Community Tip - When posting, your subject should be specific and summarize your question. Here are some additional tips on asking a great question. X
In the general scheme of things I've set up a local Wiki (TikiWiki) that I copy important items to. While it doesn't automatically update as changes are made to things like the config file, it does offer storage that is secure against any number of problems**, provides a way to keep historical versions of non-versioned files, and a convenient place to include information about why the file is important, where it came from, what the content format is, and why certain option in the file were selected.
It also makes it easy to cross-link to both official and ad hoc documentation.
I still feel as giddy about Wikis for this purpose as I did when I first saw PTC Pro/Engineer from years of working on CADDS IV wireframe models.
Perhaps not as relevant for you, but in larger companies it is so easy for one guy in charge of things to puzzle something out and forget where it was he put notes about it when a problem comes up a few years later, especially if that guy is a new guy taking over from someone else.

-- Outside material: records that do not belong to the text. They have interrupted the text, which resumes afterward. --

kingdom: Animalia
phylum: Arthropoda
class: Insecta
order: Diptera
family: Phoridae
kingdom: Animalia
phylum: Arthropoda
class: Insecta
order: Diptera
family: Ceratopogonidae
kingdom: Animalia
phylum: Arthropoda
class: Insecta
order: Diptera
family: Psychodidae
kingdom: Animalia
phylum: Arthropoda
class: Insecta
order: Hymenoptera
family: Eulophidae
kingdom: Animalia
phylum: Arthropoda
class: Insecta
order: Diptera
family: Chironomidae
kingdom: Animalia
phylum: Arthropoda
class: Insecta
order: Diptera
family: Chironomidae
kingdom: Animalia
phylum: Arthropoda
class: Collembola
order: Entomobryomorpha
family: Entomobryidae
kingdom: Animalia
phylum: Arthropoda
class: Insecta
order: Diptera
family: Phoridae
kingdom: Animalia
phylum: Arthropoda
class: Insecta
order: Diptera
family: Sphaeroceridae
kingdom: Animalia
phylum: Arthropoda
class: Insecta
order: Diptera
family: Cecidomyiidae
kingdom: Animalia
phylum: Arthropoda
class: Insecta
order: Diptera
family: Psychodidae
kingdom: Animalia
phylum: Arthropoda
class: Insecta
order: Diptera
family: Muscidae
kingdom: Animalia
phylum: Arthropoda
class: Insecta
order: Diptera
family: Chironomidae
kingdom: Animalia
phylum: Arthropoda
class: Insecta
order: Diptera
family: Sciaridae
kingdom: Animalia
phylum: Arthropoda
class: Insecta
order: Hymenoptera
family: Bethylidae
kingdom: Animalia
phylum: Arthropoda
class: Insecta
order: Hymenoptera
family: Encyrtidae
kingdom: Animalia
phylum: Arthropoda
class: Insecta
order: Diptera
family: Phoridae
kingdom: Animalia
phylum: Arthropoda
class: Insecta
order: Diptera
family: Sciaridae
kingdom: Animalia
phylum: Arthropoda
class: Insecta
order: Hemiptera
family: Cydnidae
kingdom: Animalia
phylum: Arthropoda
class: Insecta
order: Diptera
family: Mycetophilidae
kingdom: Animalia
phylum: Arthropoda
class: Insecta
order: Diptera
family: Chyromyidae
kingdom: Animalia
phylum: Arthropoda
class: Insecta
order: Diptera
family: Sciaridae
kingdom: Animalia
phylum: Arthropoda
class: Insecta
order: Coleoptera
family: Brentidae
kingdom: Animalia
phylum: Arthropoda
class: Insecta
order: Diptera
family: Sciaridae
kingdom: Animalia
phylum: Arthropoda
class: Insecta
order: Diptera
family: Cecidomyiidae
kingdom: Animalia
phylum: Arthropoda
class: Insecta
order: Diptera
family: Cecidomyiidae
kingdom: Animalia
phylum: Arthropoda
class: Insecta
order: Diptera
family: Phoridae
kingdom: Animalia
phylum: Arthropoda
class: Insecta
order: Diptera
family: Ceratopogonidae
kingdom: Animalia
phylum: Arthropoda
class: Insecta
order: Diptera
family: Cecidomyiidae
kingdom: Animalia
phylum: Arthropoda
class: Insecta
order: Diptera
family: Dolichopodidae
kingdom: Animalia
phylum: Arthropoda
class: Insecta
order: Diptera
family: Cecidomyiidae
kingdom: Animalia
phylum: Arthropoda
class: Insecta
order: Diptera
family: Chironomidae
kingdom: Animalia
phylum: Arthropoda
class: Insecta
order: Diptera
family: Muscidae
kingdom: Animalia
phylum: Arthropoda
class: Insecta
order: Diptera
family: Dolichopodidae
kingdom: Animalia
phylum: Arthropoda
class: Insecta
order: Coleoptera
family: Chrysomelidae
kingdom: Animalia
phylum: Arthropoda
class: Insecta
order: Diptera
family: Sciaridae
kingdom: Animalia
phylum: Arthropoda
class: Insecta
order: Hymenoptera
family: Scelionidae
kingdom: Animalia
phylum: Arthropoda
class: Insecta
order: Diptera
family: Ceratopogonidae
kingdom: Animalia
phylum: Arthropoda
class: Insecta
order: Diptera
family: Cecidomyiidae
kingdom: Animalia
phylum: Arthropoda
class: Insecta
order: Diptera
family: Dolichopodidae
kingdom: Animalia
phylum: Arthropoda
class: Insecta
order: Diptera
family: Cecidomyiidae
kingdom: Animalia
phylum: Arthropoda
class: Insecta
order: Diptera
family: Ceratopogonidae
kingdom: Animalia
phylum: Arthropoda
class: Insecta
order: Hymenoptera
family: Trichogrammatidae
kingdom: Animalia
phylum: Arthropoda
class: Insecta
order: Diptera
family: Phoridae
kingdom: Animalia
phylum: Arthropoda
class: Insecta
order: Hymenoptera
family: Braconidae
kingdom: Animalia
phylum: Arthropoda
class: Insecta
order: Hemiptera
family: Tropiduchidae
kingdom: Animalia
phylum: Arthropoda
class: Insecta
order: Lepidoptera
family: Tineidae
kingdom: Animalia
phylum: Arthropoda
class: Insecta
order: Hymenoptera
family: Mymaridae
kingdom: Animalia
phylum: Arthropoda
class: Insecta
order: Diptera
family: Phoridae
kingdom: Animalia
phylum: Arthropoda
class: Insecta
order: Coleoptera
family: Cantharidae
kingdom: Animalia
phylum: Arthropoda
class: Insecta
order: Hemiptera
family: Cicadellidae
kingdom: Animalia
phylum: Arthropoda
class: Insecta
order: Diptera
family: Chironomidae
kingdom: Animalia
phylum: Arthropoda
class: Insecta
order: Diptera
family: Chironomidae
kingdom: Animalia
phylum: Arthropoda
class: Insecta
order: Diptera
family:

**The main thing is that the default Wiki information viewer is not an editor. View a text file with Notepad - it defaults to being able to edit it; same with Word, Excel, Pro/E. With Wikis, the default is just to display or just to export. No matter what the user does, they can't accidently change anything. And when they do change something, that something is automatically a new version; the old version is still available unless specifically deleted, which is a controllable ability via the Admin.